Hormis deux absents (Paul Gardère, retenu aux Etats -Unis et Raquel Paiewonsky, présente en Italie pour la Biennale de Venise) les six autres artistes (Sergine André, Edouard Duval -Carrié, Lionel Saint-Eloi, Jorge Pineda, Belkis Ramirez, Fernando Varela) ont participé à l’ouverture de cette exposition d’œuvres contemporaines inter- îliennes. Les peintres et sculpteurs mentionnés avaient accroché la veille au Mupanah 23 toiles et monté presque trois installations.

« J’ai été très satisfaite le jour du vernissage malgré l’ambiance difficile de ce 10 juin », a déclaré Mme Michèle Alfred, la commissaire de l’expo. « J’ai préparé cette exposition avec beaucoup d’enthousiasme. Il s’agit bien d’un échange convivial entre les artistes d’ici et ceux de la République dominicaine. Chaque exposition constitue une nouvelle expérience. Celle-là m’a beaucoup enrichie par ce courant convivial.»

Pour bien cerner le travail des artistes, le public peut disposer d’un très beau catalogue en couleurs, introduit par une solide présentation de Michèle Alfred et suivi de différents textes critiques dont celui de Yolanda Wood, qui précise : « Et voilà l’énigme des turbulences tropicales ,la contradiction entre le calme et l’intensité, qui fait la puissance de tous les renversements essentiels à la création artistique. Il ne s’agit pas d’un déterminisme géographique, c’est plutôt une géo-poétique de notre existence culturelle, venue de l’incertitude et des questionnements face à l’oscillation du sens et des regards croisés entre le réel et l’imaginaire.»

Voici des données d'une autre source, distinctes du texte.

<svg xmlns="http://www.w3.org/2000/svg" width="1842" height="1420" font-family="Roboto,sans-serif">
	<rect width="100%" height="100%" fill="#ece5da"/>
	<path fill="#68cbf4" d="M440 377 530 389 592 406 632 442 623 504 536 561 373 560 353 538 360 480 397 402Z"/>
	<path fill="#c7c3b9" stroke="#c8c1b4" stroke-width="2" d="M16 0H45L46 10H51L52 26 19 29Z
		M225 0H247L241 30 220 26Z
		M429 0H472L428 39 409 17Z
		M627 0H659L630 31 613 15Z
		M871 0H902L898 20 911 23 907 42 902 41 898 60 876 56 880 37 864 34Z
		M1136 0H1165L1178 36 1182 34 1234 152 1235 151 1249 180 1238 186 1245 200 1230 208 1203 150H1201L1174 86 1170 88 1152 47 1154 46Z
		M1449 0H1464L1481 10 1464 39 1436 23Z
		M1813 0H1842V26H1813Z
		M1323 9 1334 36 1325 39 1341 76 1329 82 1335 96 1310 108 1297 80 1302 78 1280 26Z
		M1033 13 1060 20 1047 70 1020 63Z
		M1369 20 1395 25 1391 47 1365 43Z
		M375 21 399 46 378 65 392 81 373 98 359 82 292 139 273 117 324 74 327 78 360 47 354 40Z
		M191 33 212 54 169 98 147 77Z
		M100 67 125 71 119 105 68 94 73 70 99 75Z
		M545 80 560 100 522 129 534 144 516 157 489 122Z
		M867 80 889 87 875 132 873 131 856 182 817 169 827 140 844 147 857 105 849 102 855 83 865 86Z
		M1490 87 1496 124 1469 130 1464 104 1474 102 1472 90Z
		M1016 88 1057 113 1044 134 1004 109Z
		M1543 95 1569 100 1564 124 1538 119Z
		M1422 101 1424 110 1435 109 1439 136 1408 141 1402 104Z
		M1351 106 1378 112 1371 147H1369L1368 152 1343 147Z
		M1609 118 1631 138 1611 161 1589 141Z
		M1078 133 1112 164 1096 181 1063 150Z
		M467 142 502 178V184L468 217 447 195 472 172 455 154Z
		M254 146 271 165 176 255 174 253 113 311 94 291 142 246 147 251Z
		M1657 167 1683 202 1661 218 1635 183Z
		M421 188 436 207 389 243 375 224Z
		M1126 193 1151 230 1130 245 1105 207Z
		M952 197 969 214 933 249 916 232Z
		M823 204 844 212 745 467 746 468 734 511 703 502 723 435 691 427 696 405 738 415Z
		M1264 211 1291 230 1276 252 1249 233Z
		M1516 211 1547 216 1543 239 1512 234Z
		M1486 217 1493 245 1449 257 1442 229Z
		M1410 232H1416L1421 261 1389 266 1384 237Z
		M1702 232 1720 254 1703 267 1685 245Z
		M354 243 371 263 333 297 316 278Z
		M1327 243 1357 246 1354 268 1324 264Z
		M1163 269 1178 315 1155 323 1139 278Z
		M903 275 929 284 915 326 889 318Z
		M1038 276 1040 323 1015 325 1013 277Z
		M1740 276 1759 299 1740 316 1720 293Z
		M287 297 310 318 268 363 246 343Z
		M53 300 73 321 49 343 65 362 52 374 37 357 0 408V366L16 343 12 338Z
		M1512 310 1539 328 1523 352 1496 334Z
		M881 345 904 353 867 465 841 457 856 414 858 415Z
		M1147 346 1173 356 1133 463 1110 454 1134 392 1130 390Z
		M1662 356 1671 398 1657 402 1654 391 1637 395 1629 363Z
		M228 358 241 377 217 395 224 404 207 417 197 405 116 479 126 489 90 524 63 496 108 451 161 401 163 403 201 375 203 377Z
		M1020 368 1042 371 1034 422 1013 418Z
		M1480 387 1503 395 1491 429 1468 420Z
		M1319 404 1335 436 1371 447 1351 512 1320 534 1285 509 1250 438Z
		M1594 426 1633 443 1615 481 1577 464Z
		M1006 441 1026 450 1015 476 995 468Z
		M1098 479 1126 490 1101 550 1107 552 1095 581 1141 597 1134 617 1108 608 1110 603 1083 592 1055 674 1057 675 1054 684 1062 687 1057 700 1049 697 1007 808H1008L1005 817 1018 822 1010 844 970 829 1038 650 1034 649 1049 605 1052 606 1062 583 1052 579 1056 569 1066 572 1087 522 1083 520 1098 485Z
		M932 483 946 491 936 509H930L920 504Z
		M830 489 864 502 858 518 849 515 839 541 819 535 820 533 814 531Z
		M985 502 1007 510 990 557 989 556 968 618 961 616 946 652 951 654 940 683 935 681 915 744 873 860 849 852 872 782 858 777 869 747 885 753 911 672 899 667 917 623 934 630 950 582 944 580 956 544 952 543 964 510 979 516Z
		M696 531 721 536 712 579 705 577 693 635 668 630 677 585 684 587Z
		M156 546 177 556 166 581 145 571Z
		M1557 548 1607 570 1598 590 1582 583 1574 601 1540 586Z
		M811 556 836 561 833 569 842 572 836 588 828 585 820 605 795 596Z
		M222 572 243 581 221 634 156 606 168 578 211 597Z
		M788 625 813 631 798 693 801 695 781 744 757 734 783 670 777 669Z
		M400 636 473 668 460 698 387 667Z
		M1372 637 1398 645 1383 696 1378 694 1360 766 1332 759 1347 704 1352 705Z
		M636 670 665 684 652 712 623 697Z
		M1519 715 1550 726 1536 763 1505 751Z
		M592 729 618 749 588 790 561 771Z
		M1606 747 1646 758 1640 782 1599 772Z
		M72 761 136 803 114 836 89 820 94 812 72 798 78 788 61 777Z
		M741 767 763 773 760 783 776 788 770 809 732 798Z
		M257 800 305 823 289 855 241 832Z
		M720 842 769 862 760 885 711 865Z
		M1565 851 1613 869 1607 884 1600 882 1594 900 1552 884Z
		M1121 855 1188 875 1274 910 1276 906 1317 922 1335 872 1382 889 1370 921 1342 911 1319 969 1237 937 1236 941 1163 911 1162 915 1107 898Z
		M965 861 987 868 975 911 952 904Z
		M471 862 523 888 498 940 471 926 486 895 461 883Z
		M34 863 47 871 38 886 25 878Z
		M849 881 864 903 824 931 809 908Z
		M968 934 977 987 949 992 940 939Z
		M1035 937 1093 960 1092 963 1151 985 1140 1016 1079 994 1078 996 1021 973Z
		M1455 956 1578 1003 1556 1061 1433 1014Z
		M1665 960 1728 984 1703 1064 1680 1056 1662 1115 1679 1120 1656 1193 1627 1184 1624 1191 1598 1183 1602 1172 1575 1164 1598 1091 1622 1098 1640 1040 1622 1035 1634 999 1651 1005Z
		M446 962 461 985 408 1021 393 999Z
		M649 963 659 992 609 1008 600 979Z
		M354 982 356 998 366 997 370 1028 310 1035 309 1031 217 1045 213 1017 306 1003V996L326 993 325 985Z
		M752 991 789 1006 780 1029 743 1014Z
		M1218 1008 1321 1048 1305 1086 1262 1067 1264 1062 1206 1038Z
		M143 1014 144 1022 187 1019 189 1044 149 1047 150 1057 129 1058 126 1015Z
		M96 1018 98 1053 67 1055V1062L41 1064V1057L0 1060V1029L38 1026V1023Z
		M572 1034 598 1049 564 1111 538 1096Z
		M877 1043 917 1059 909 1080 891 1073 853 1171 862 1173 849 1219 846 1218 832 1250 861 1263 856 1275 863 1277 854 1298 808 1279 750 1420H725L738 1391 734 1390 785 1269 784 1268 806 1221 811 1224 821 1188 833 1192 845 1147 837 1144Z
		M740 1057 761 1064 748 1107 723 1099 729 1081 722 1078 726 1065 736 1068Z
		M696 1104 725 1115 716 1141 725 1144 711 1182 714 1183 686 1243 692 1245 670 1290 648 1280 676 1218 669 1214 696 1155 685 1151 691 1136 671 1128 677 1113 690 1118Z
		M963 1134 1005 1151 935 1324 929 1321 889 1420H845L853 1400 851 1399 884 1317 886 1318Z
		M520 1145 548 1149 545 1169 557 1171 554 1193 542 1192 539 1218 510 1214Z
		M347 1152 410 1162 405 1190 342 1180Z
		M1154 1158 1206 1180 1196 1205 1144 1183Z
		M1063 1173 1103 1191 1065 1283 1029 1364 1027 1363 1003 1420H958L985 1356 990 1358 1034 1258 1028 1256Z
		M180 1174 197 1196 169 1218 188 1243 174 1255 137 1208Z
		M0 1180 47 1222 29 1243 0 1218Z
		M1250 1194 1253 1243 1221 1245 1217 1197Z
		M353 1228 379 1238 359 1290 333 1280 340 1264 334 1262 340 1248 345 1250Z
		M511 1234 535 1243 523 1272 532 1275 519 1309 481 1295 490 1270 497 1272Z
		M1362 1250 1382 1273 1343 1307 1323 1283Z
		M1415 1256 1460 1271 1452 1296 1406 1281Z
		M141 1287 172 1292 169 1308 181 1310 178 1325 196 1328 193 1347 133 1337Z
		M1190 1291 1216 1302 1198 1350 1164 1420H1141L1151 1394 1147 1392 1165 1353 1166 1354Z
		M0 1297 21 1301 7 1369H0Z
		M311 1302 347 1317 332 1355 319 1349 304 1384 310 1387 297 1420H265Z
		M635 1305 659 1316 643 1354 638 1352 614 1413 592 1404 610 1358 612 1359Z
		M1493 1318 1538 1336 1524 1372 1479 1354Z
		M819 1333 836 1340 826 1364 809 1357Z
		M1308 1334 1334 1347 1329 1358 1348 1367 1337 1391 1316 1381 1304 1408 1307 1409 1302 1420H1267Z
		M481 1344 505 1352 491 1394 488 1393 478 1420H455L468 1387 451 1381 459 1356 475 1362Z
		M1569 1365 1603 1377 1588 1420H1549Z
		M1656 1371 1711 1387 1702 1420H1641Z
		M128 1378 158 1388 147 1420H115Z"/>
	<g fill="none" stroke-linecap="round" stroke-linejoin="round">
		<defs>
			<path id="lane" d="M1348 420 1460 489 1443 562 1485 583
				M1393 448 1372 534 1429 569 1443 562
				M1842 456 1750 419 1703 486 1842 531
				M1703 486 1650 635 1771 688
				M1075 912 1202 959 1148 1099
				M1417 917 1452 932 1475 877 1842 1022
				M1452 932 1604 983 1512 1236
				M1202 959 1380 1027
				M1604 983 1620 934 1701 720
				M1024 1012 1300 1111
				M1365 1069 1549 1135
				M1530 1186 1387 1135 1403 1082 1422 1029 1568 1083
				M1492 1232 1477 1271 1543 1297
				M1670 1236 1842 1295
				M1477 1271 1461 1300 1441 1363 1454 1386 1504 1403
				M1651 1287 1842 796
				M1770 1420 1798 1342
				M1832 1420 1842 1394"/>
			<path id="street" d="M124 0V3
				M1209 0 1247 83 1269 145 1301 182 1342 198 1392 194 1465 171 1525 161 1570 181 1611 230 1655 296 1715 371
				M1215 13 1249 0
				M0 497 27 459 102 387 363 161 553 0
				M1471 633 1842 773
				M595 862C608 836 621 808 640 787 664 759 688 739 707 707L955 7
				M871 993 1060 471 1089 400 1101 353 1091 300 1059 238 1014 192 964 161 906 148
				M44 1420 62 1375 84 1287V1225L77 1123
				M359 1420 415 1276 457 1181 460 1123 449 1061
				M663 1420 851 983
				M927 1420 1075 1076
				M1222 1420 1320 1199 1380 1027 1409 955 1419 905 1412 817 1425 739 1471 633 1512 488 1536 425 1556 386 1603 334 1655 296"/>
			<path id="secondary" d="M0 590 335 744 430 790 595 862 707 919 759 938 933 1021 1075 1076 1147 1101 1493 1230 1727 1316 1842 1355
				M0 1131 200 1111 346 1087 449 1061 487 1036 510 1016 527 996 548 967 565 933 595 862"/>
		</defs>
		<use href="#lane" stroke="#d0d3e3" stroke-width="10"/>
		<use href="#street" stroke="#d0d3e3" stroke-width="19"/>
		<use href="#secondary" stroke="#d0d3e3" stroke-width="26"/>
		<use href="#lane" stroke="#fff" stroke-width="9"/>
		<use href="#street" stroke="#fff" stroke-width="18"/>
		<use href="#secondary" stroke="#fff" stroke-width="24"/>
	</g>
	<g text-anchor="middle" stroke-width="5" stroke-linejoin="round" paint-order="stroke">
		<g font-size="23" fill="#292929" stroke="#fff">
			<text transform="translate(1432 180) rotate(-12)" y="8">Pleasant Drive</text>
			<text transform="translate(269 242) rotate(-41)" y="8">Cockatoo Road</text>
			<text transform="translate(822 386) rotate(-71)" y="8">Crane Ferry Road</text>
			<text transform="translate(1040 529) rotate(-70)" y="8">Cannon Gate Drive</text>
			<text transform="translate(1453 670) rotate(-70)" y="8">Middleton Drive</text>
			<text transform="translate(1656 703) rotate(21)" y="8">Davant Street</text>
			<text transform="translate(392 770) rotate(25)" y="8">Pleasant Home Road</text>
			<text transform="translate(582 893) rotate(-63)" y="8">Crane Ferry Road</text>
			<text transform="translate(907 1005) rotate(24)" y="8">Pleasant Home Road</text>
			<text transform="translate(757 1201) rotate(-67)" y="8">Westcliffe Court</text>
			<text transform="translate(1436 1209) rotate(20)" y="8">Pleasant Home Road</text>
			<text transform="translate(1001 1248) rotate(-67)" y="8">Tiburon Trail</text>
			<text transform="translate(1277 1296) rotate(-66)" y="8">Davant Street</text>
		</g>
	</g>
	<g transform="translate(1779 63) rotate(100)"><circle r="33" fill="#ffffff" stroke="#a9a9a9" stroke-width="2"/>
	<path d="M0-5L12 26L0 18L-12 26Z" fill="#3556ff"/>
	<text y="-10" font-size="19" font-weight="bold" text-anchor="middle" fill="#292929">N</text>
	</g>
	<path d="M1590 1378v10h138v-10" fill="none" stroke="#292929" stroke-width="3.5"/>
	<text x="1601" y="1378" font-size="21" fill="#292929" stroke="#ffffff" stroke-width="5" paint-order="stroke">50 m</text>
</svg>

L’art, on le sait, dans son fondement, peut faire voler en éclats les codes, les décodeurs, les douanes, les étiquetages simplistes pour sous-tendre l’alchimie des formes, la musique des couleurs, la frayeur apprivoisée des matériaux de récupération.

Les regardeurs se sentent happés par l’inventivité propre, individuée de ces huit artistes. A chacun son degré post-moderne, à chacun son expérience des limites.

Les visiteurs seront forcés d’entrer en complicité avec ces huit artistes, parvenus pour certains d’entre eux à bousculer le langage plastique et le climat de la psychologie des profondeurs en une série de résonances : formes surprenantes, grammaires de scribes, autoroutes métaphysiques, bref des courants chauds, sinon des clefs postmodernes de l’art contemporain.

Faite de technicité, avec par endroits l’utilisation du procédé de mise en abîme, cette exposition se fait délit de formes et de couleurs engendrées dans différents supports…

Ouverte au public jusqu’au 10 juillet, l’exposition « Courants chauds », constituée de travaux de créateurs contemporains dominicains et haïtien attend son public.